Bad news for Nuvelo Inc.: Its partnered thrombolytic drug alfimeprase failed two Phase III studies, one in acute peripheral arterial occlusion (PAO) and the other in catheter occlusion (CO).
As a result, shares in San Carlos, Calif.-based company (NASDAQ:NUVO) took a beating Monday, plunging 79.3 percent, or $15.50, to close at $4.05.
Nuvelo Chairman and CEO Ted Love expressed disappointment during a conference call with investors, though he also noted that the drug "definitely" produced thrombolytic effects.
Alfimeprase missed its primary endpoint in avoiding open vascular surgery within 30 days of treatment in the PAO setting, and failed to hit its primary endpoint of restoring function at 15 minutes in CO, relative to placebo. In addition, both trials did not meet key secondary endpoints. The drug is designed to directly degrade fibrin when delivered through a catheter at the site of a blood clot.
The failure of the two studies, NAPA-2 (Novel Arterial Perfusion with Alfimeprase-2) and SONOMA-2 (Speedy Opening of Non-functional and Occluded Catheters with Mini-dose Alfimeprase-2), prompted Nuvelo and Bayer HealthCare AG to temporarily suspend enrollment in two ongoing Phase III trials, NAPA-3 and SONOMA-3, until further analyses and discussions with outside experts and regulatory agencies are completed.
"We need to analyze these data to really understand what occurred," Nicole Foderaro, Nuvelo's associate director of corporate communications and investor relations, told BioWorld Today. "We are going to do a full analysis to further understand what happened here in terms of efficacy and safety, and also investigate if this was a delivery or dosing issue."
Specific data from the NAPA-2 and SONOMA-2 studies weren't released - those findings will be submitted for presentation at a future medical meeting - but Love provided hints of the underlying problems.

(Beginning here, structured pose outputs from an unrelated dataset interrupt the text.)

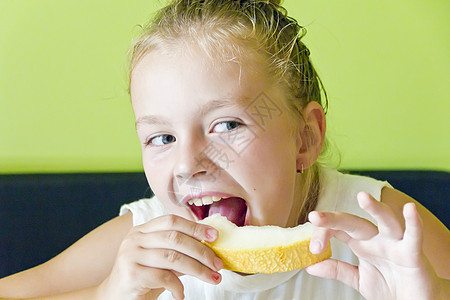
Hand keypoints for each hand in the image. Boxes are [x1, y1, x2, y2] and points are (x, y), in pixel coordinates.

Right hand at [98, 214, 222, 299]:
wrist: (113, 298)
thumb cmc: (142, 278)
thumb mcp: (161, 262)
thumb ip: (179, 253)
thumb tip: (209, 250)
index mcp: (142, 230)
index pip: (172, 221)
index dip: (195, 227)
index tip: (214, 236)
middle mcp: (134, 239)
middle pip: (175, 238)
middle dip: (201, 251)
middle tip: (218, 263)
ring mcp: (130, 255)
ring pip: (172, 257)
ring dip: (197, 269)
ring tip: (212, 278)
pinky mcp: (131, 274)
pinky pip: (163, 277)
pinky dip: (178, 286)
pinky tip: (181, 294)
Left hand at [306, 192, 445, 299]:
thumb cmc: (391, 286)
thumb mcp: (358, 279)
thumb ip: (337, 270)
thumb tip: (310, 266)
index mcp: (361, 243)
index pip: (338, 230)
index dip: (323, 234)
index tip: (312, 249)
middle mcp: (376, 239)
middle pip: (354, 222)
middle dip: (335, 219)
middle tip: (315, 216)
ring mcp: (395, 244)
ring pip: (385, 221)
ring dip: (376, 208)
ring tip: (362, 197)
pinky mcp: (414, 254)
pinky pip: (414, 237)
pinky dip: (413, 223)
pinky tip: (410, 209)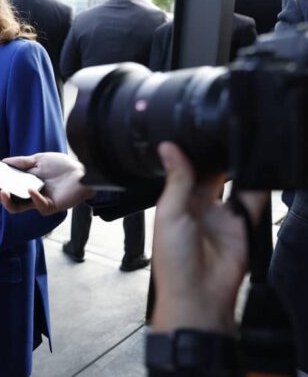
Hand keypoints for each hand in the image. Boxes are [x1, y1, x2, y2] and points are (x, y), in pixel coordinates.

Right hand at [0, 152, 93, 215]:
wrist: (83, 171)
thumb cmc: (62, 166)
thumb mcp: (39, 159)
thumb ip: (22, 162)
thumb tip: (3, 161)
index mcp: (26, 184)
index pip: (7, 189)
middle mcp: (30, 195)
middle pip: (9, 202)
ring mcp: (39, 202)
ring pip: (19, 208)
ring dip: (8, 201)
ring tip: (3, 191)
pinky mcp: (50, 206)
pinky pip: (38, 205)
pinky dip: (33, 197)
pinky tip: (30, 189)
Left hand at [151, 142, 267, 333]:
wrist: (197, 294)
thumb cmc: (173, 259)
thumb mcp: (170, 214)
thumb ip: (177, 180)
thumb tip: (168, 148)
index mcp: (176, 202)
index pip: (185, 171)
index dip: (192, 154)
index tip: (198, 131)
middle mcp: (199, 207)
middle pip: (212, 174)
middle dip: (217, 157)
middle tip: (224, 134)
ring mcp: (223, 216)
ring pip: (235, 184)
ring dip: (238, 169)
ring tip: (241, 146)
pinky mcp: (244, 225)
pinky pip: (253, 201)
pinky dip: (258, 186)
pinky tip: (258, 170)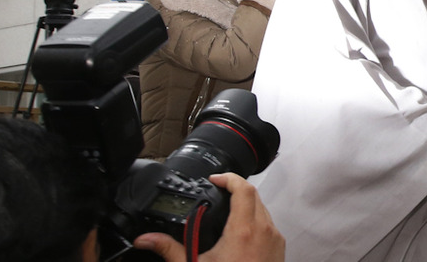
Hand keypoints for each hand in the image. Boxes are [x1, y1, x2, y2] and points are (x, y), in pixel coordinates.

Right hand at [133, 173, 284, 261]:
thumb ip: (170, 250)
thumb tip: (147, 239)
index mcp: (243, 231)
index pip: (243, 188)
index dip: (228, 177)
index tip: (215, 178)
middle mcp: (263, 231)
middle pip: (254, 195)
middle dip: (236, 188)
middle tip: (218, 191)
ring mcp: (274, 239)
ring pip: (263, 208)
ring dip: (247, 204)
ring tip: (227, 211)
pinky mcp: (279, 249)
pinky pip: (269, 224)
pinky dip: (255, 220)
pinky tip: (240, 232)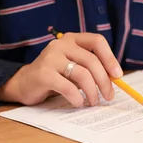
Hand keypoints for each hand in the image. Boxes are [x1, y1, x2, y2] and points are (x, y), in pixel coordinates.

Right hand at [0, 33, 122, 107]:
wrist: (25, 83)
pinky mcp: (43, 74)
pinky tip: (78, 103)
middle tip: (109, 96)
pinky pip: (68, 87)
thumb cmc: (56, 76)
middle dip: (104, 81)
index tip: (118, 76)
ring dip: (92, 91)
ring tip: (93, 102)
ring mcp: (51, 57)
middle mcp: (61, 44)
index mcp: (72, 40)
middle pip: (92, 61)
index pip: (97, 41)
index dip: (110, 58)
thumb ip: (92, 68)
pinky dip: (77, 98)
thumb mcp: (75, 67)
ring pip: (82, 74)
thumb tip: (116, 79)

In NAPA-2, he said the mechanical manipulation of the delivery catheters "possibly" could have complicated data. Potentially, the devices produced a placebo effect in creating a channel to dissolve a number of the clots, or they obviated alfimeprase's thrombolytic effects because the channel allowed the drug to move away from the clots, where it was rapidly inactivated by the naturally occurring protein alpha-2 macroglobulin, per its design. In SONOMA-2, he said the drug restored function at 15 minutes at a rate that was statistically significant relative to placebo and "well below" the typical FDA standard of p=0.05, but not as low as a prespecified level for this trial, p=0.00125.
In addition, Love indicated that neither drug manufacturing nor geographic study locations could be blamed for the missed endpoints.
Both were randomized, double-blind trials that enrolled about 300 patients. NAPA-2 tested a 0.3 mg/kg dose of alfimeprase, while SONOMA-2 looked at 3 mg. NAPA-2's secondary endpoints included restoration of arterial blood flow, safety endpoints such as the incidence of bleeding, and pharmacoeconomic endpoints such as length of hospital and intensive care unit stay. SONOMA-2's secondary endpoints examined vessel opening rates at later points in time.
In terms of safety, patients who received the investigational drug had more bleeding incidents, though there were no cases of intracerebral hemorrhage in any of the trials. But until those various efficacy questions get solved, the partners also will hold up plans to test alfimeprase in strokes in deep-vein thrombosis in addition to suspending NAPA-3 and SONOMA-3 for now. The former had enrolled about 100 patients to date, and about 250 had entered the latter.
In a Phase II PAO study, alfimeprase showed potential for thrombolysis with rates of up to 76 percent and restoration of arterial flow with rates of up to 60 percent within four hours of initiation of dosing. Also, up to 69 percent of study patients were able to avoid open vascular surgical intervention in the 30 days following treatment with alfimeprase.
A Phase II trial in the CO setting showed that alfimeprase restored flow to 40 percent and 50 percent of clotted catheters five and 15 minutes after the first dose, respectively, while a comparator product, Cathflo Activase (alteplase, Genentech Inc.), failed to restore flow to any catheters after either time point. In addition, alfimeprase restored flow to 60 percent of occluded catheters two hours after the first dose and to 80 percent of occluded catheters two hours after the second dose, compared with 46 percent and 62 percent with Cathflo Activase.
Under Nuvelo's global collaboration with Bayer, the Leverkusen, Germany-based pharmaceutical firm would commercialize alfimeprase in all territories outside the U.S. and pay Nuvelo tiered royalties. Nuvelo retains stateside commercialization rights, and will remain the lead entity for designing and conducting the global development programs.
Though Love noted that both companies remain "committed to the drug," he added that the findings would accelerate Nuvelo's interest in further in-licensing opportunities. He said that the company is "well positioned financially" to continue forward with other programs in its portfolio, given its $157 million in cash reserves at the end of last quarter and access to another $50 million through a loan facility.
Foderaro said it would take several months to fully analyze the alfimeprase findings.